Written problem:
Write out each line of the entries again, switching every "developed" to "processed" and leaving everything else unchanged.
★ ★ ★ ★ ★
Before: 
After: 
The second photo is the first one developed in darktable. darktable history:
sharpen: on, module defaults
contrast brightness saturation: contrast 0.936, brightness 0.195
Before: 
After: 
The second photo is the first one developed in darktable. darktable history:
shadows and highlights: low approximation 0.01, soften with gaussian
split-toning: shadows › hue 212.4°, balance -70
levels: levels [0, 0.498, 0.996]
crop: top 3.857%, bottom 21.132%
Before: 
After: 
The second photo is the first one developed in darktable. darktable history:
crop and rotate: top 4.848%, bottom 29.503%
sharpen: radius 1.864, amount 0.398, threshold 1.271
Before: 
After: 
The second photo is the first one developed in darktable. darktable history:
★ ★ ★ ★ ★
Reply:
Before: 
After: 
The second photo is the first one processed in darktable. darktable history:
sharpen: on, module defaults
contrast brightness saturation: contrast 0.936, brightness 0.195
Before: 
After: 
The second photo is the first one processed in darktable. darktable history:
shadows and highlights: low approximation 0.01, soften with gaussian
split-toning: shadows › hue 212.4°, balance -70
levels: levels [0, 0.498, 0.996]
crop: top 3.857%, bottom 21.132%
Before: 
After: 
The second photo is the first one processed in darktable. darktable history:
crop and rotate: top 4.848%, bottom 29.503%
sharpen: radius 1.864, amount 0.398, threshold 1.271
Before: 
After: 
The second photo is the first one processed in darktable. darktable history:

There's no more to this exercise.